[Stored data entries]
-=-=-=-=-
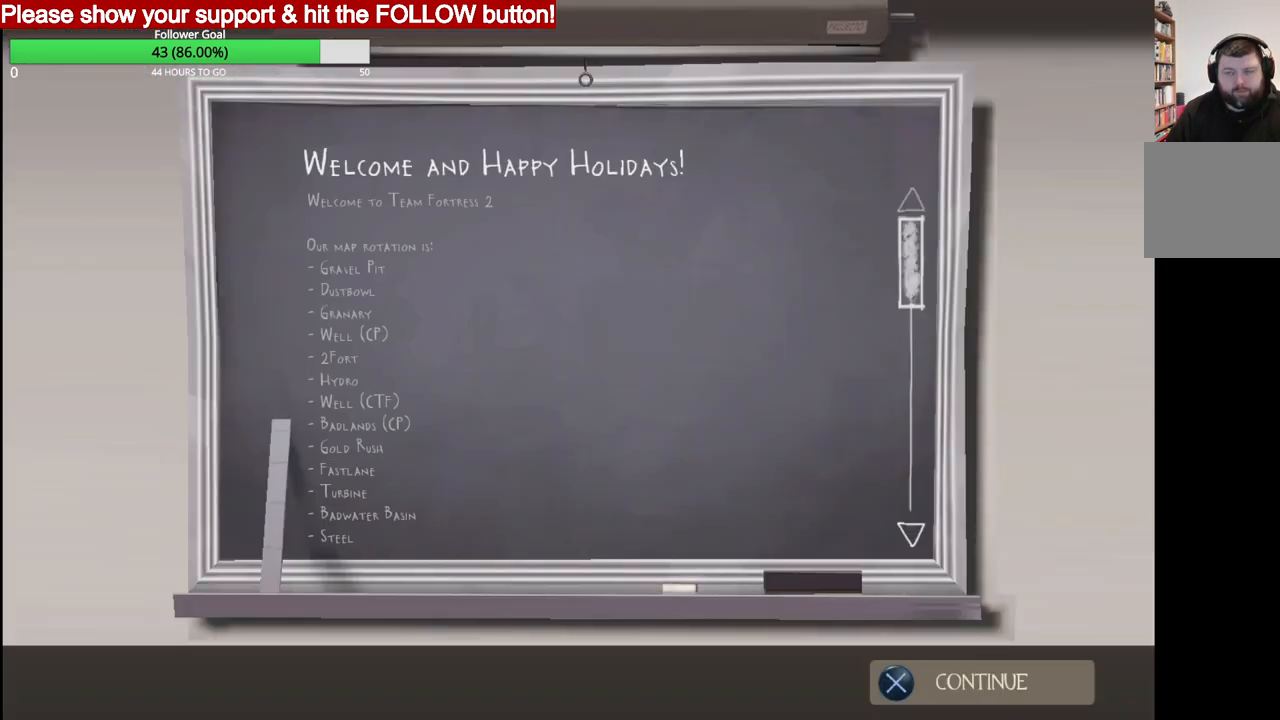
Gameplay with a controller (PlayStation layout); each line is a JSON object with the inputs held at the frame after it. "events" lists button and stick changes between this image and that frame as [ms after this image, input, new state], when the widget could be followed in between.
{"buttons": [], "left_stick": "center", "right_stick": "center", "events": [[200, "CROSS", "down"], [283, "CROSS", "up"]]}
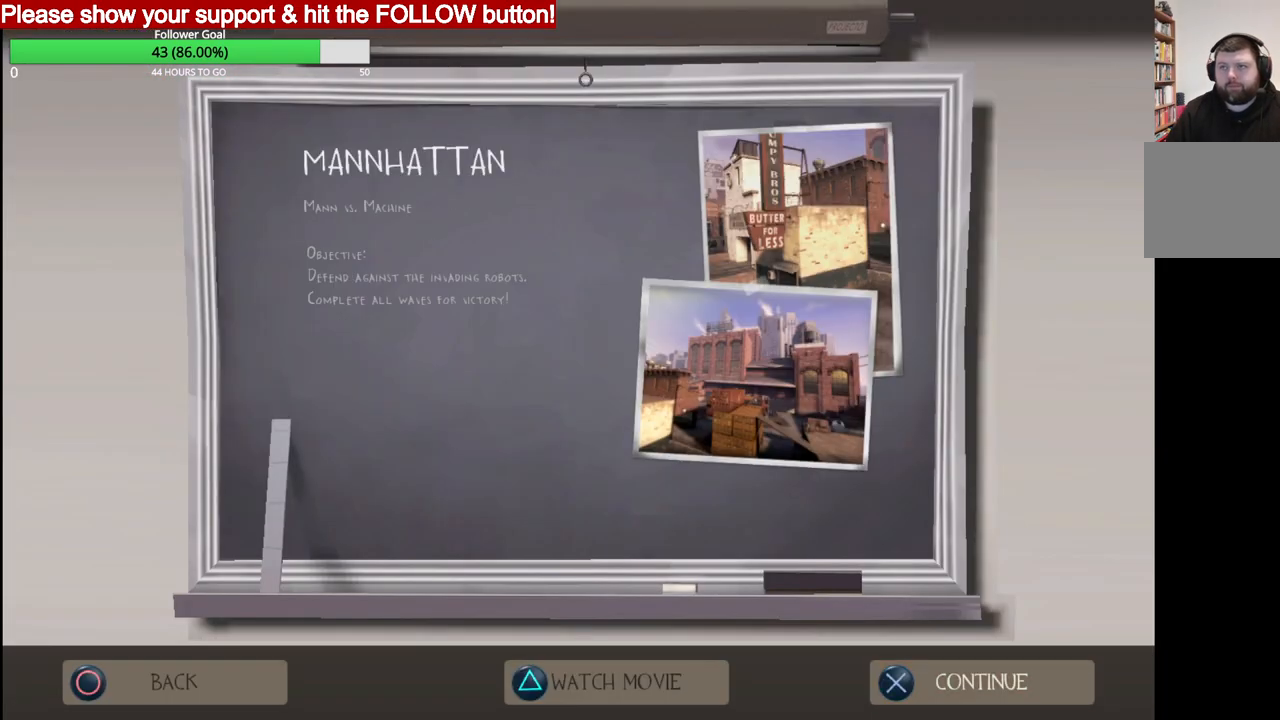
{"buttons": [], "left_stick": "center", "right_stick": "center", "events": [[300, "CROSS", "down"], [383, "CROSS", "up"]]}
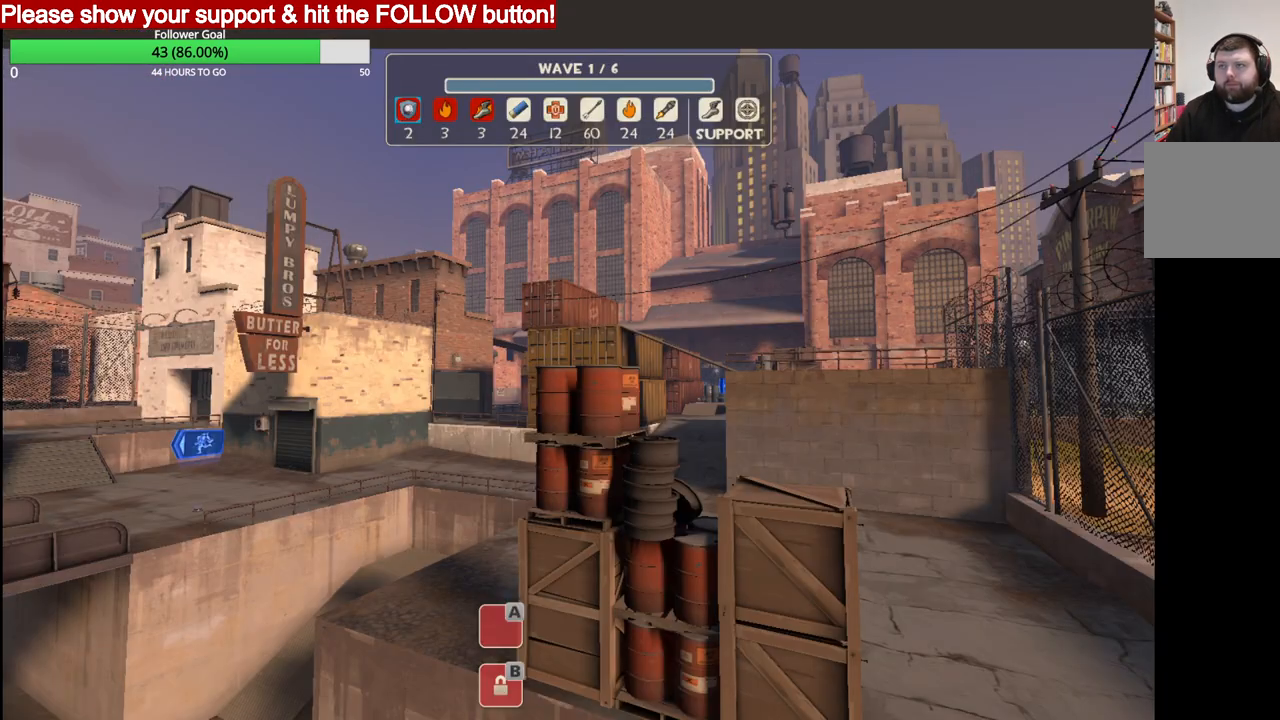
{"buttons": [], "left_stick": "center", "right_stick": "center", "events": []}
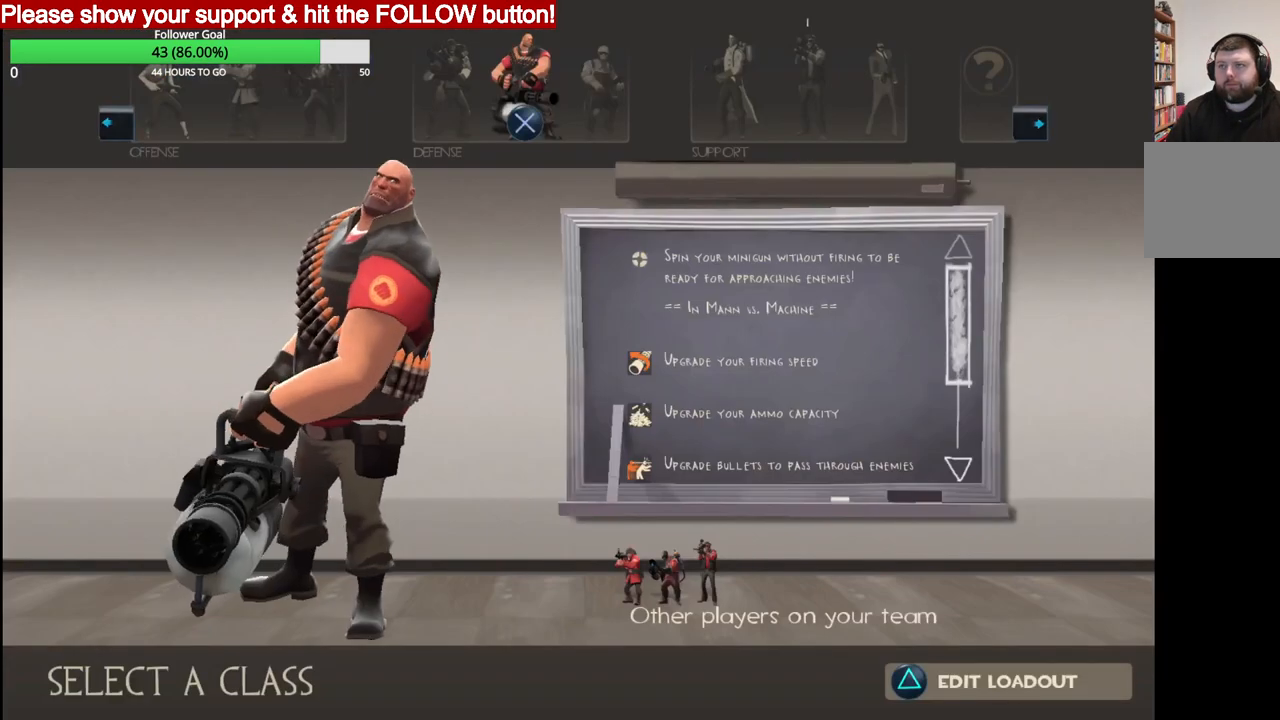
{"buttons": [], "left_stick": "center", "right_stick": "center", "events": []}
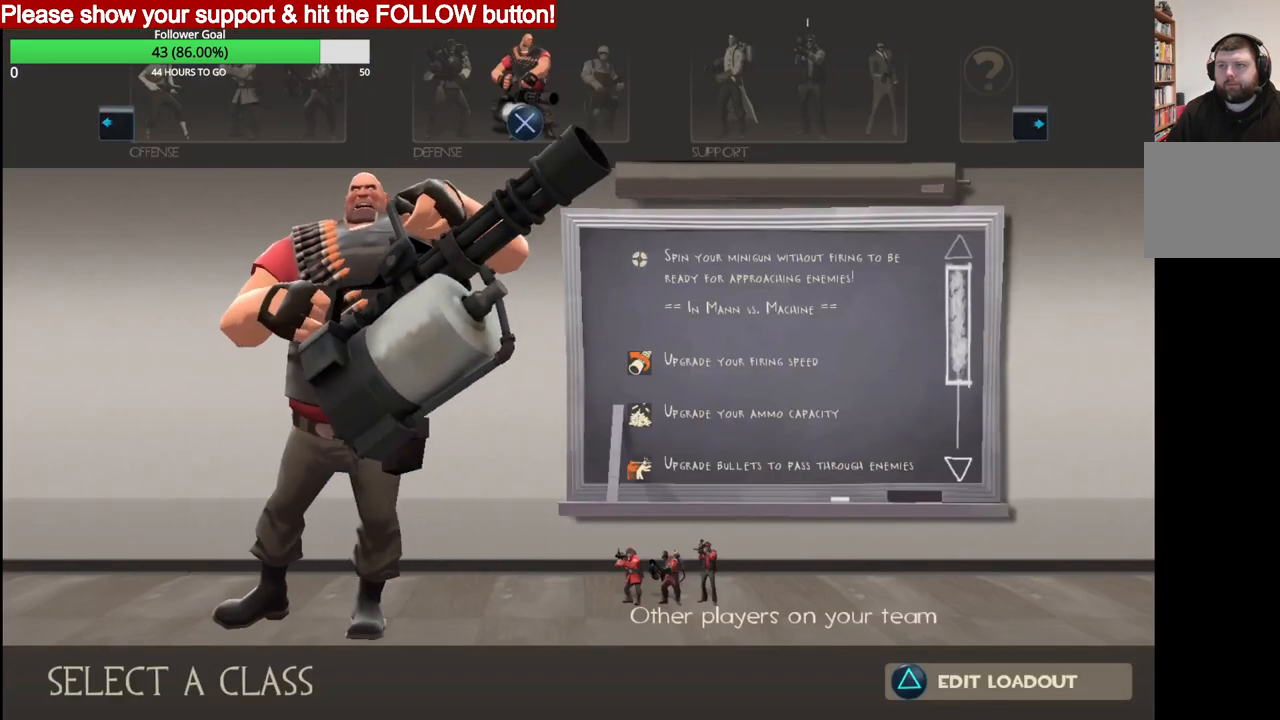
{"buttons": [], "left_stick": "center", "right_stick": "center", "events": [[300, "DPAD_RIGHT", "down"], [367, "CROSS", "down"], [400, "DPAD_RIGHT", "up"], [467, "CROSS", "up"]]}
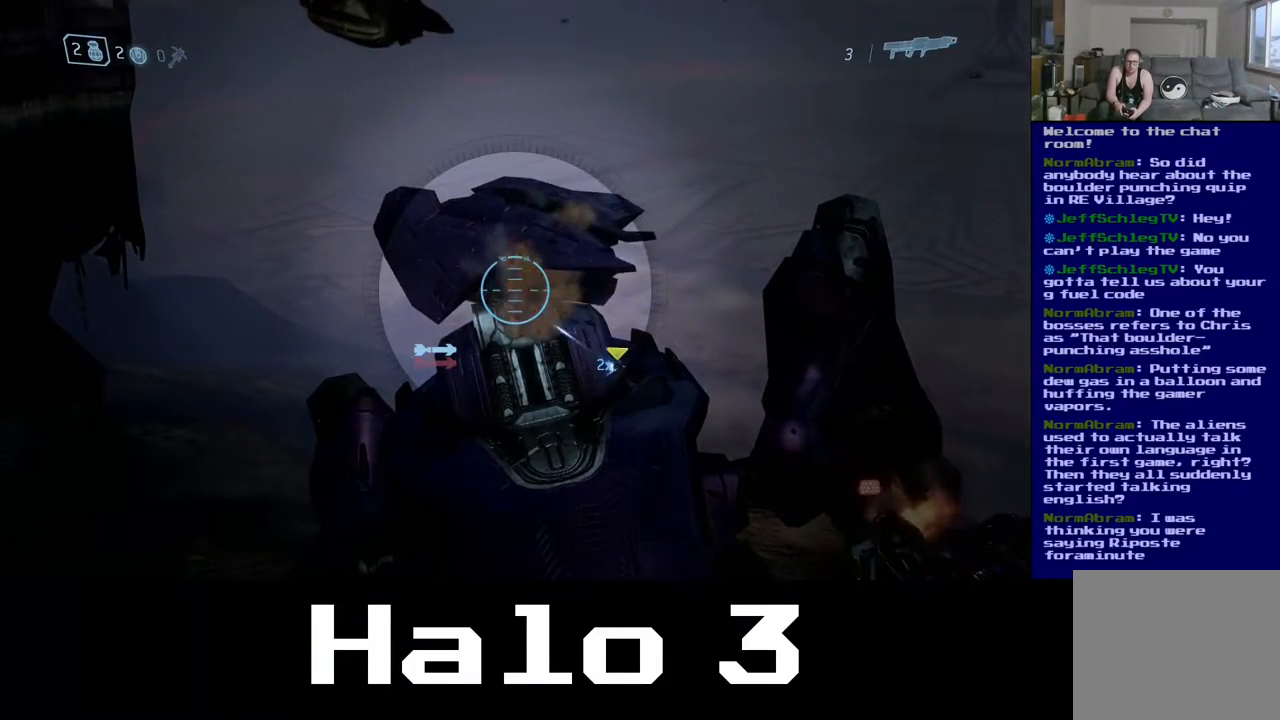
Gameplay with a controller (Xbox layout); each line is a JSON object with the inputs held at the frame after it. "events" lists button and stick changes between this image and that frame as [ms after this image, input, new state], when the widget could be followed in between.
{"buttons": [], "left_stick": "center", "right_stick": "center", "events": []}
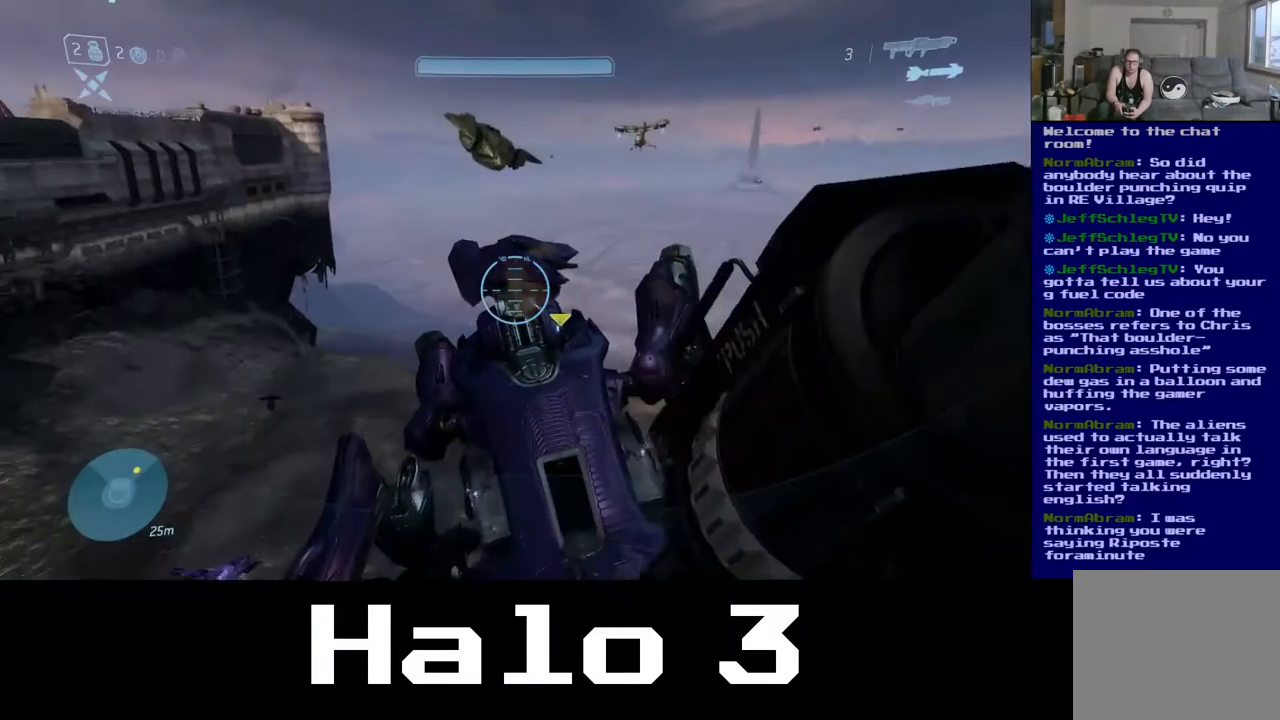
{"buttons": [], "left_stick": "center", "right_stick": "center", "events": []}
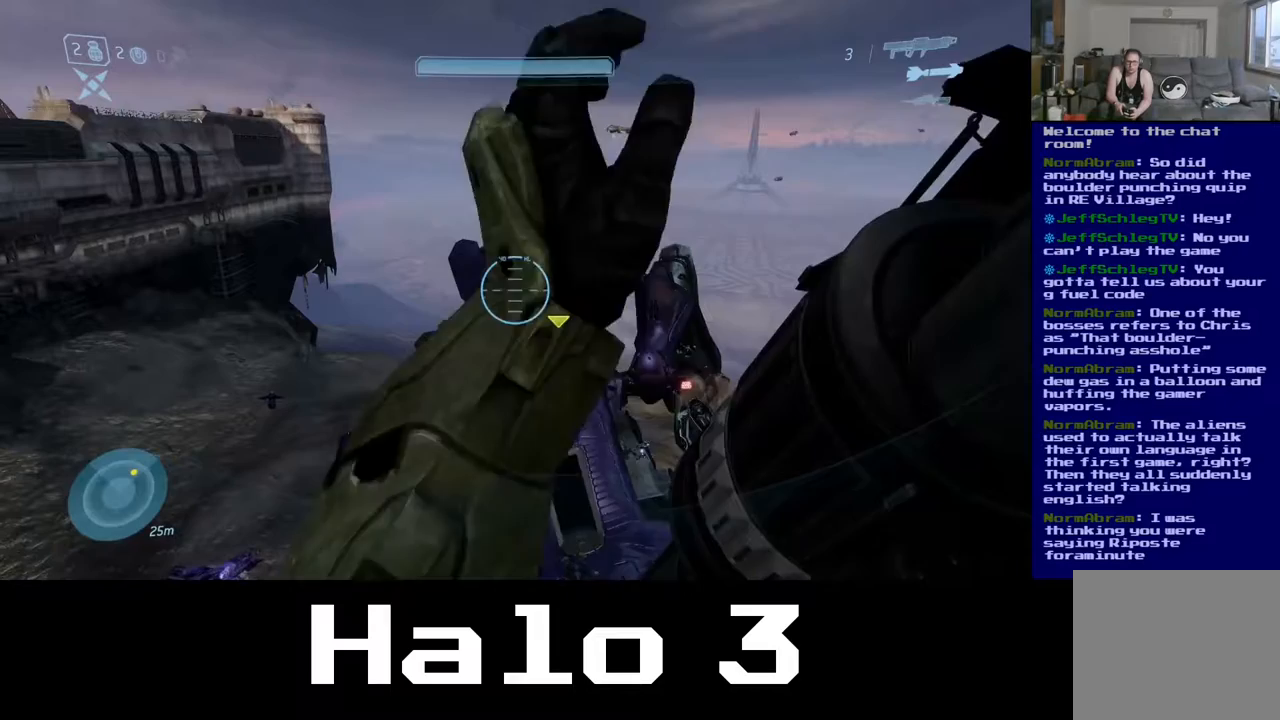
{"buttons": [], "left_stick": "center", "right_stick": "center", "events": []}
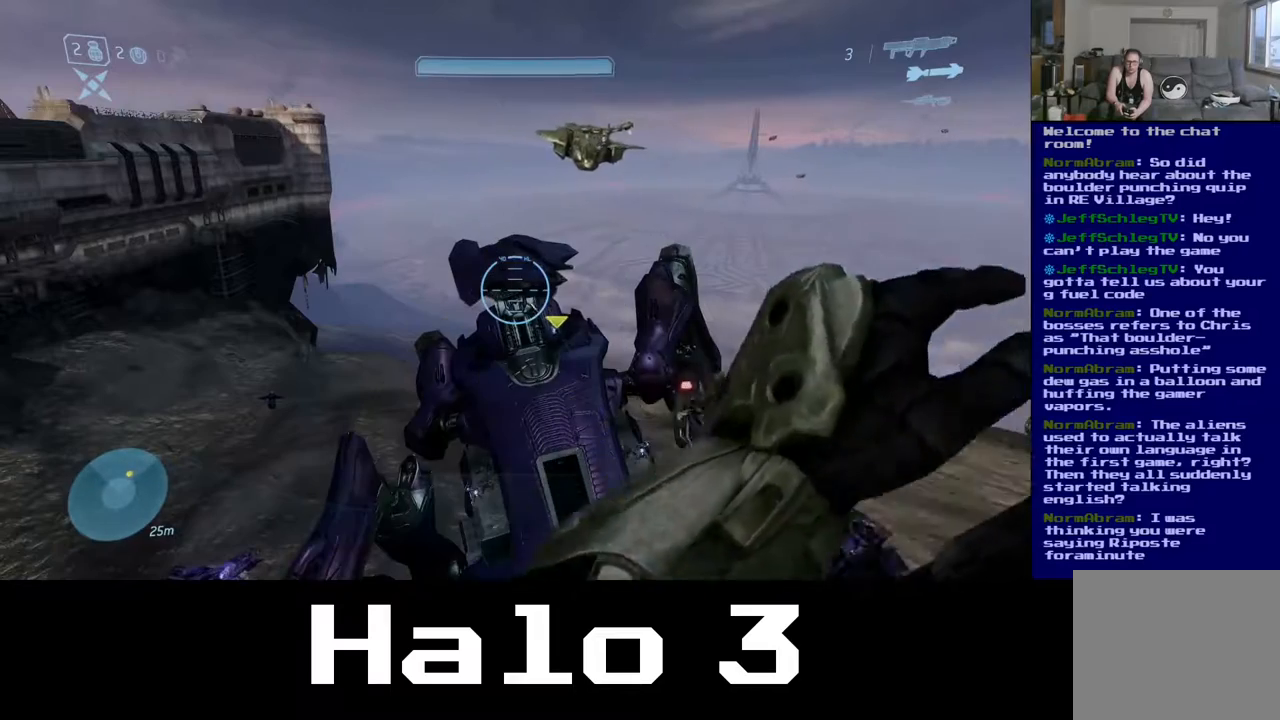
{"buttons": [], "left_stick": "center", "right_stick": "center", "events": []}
-=-=-=-=-
**Task statement:**
Each entry above should be printed again word for word, with any picture dropped.

**Answer to this task:**
Gameplay with a controller (PlayStation layout); each line is a JSON object with the inputs held at the frame after it. "events" lists button and stick changes between this image and that frame as [ms after this image, input, new state], when the widget could be followed in between.
{"buttons": [], "left_stick": "center", "right_stick": "center", "events": [[200, "CROSS", "down"], [283, "CROSS", "up"]]}
{"buttons": [], "left_stick": "center", "right_stick": "center", "events": [[300, "CROSS", "down"], [383, "CROSS", "up"]]}
{"buttons": [], "left_stick": "center", "right_stick": "center", "events": []}
{"buttons": [], "left_stick": "center", "right_stick": "center", "events": []}
{"buttons": [], "left_stick": "center", "right_stick": "center", "events": [[300, "DPAD_RIGHT", "down"], [367, "CROSS", "down"], [400, "DPAD_RIGHT", "up"], [467, "CROSS", "up"]]}
Gameplay with a controller (Xbox layout); each line is a JSON object with the inputs held at the frame after it. "events" lists button and stick changes between this image and that frame as [ms after this image, input, new state], when the widget could be followed in between.
{"buttons": [], "left_stick": "center", "right_stick": "center", "events": []}
{"buttons": [], "left_stick": "center", "right_stick": "center", "events": []}
{"buttons": [], "left_stick": "center", "right_stick": "center", "events": []}
{"buttons": [], "left_stick": "center", "right_stick": "center", "events": []}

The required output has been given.